3. -Final Fantasy XII-
While Final Fantasy X was vintage RPG design brought up to the modern era, Final Fantasy XII tried something completely different. The whole world of Final Fantasy XII was one huge map that players could explore and enemies were fought without random encounters using a real-time, turn based battle system. It featured the customisable “gambit” system which allowed players to give their AI characters directions and the License Board was used to upgrade party members. Final Fantasy XII was a magical RPG with an intriguing political story and unique game play mechanics that have since been replicated in newer RPGs.
4. -Rogue Galaxy-
The first thing you will notice about Rogue Galaxy is its beautiful cel-shaded graphics. Once you have gotten further into the game you will be hooked in by the frantic and enjoyable battle system, imaginative world and characters and the deep customisation systems. Rogue Galaxy provides an entertaining Sci-fi RPG with plenty of content to keep players engaged for hours.

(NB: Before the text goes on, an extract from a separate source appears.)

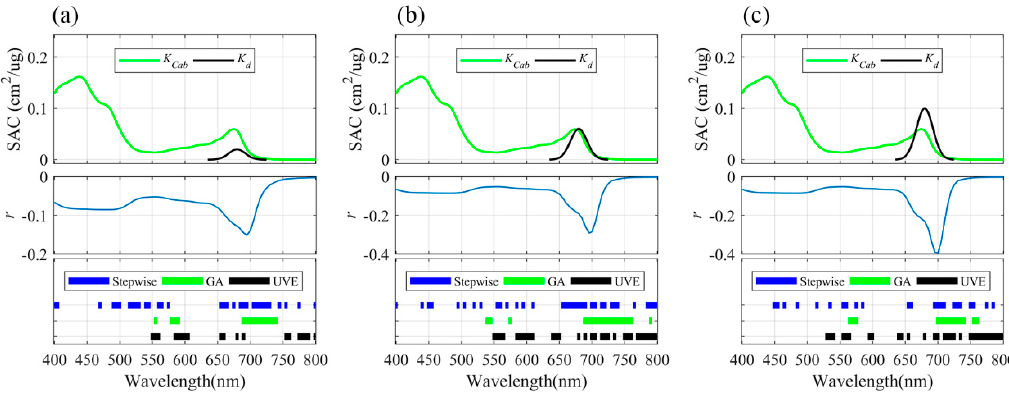
Figure 2. Bands selected in PLSR models with three different variable selection/elimination approaches to estimate C d with different absorption intensities: ( a ) 0.02 cm 2 /ug; ( b ) 0.06 cm 2 /ug; and ( c ) 0.10 cm 2 /ug. The locations of absorption peak and half-widths shown were set to 680 nm and 30 nm, respectively.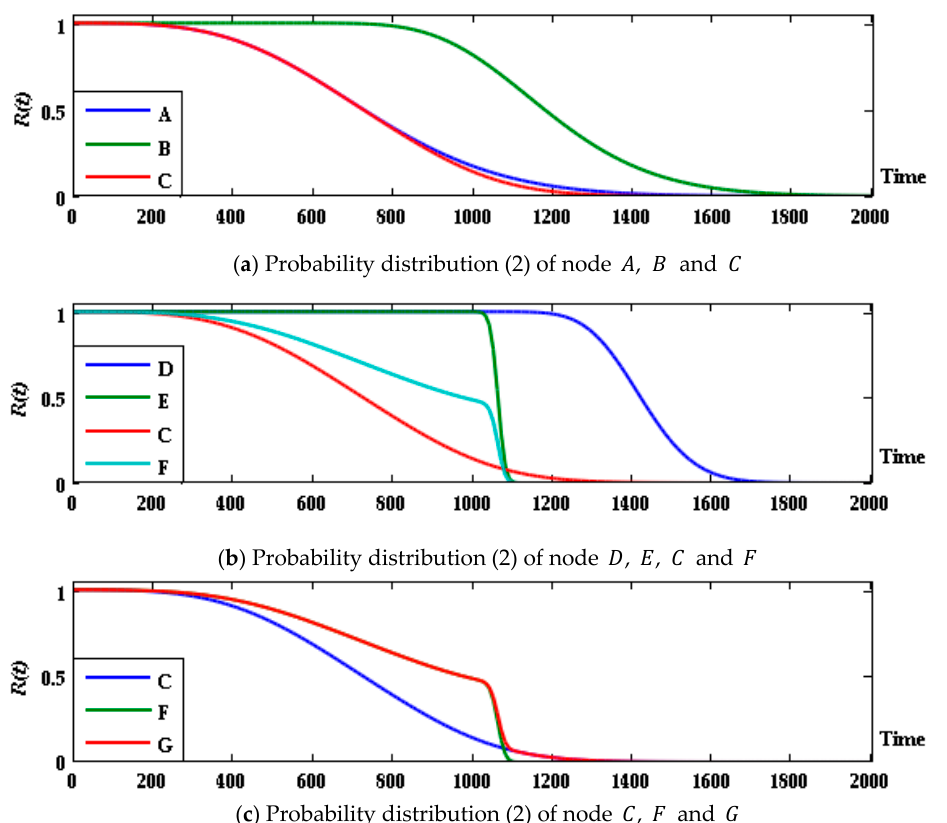
Figure 10. Probability distribution (2) of parent and child nodes at state (cid:1844) for (cid:1833) system group. Compared to the predicted result above, a system whose devices are all in degradation failure mode has a low probability of staying intact at 1030 h, specifically, only 0.622. However, the state probability predicted above at 1030 h is 0.712, and the working state was maintained with a probability of 0.46 until 1200 h. With a probability threshold of 0.45, the remaining life of the system will be less than 1064 h. The main reason for the change of system state is subsystem (cid:1829) , in which the performance parameter of device (cid:1827) follows the Gamma degradation process (Figure 11). The probability of device (cid:1827) to be at state 2 is reduced to 0.5224 at 1000 h, making the system state significantly degraded; after this prediction point, the performance degradation of device (cid:1831) in subsystem (cid:1832) is deteriorated, and the system fails at a faster rate. On one hand, subsystem (cid:1829) has direct effect on the state of system (cid:1833) . On the other hand, the state of (cid:1833) is indirectly affected through the correlation with subsystem (cid:1832) . Therefore, the degradation rate of a system state after integration is faster.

5. -Dragon Quest VIII: Journey of the Cursed King-
Dragon Quest VIII brought the fiercely traditional series into a fully three dimensional world, but retained all the features the fans loved about the older games such as turn-based battles, levelling up systems and the silent hero. The supporting characters are memorable and the dialogue is well written, providing an epic adventure with plenty to do. While other RPGs looked to change their core design Dragon Quest VIII didn’t try anything new, but every part was so well executed that players loved it anyway.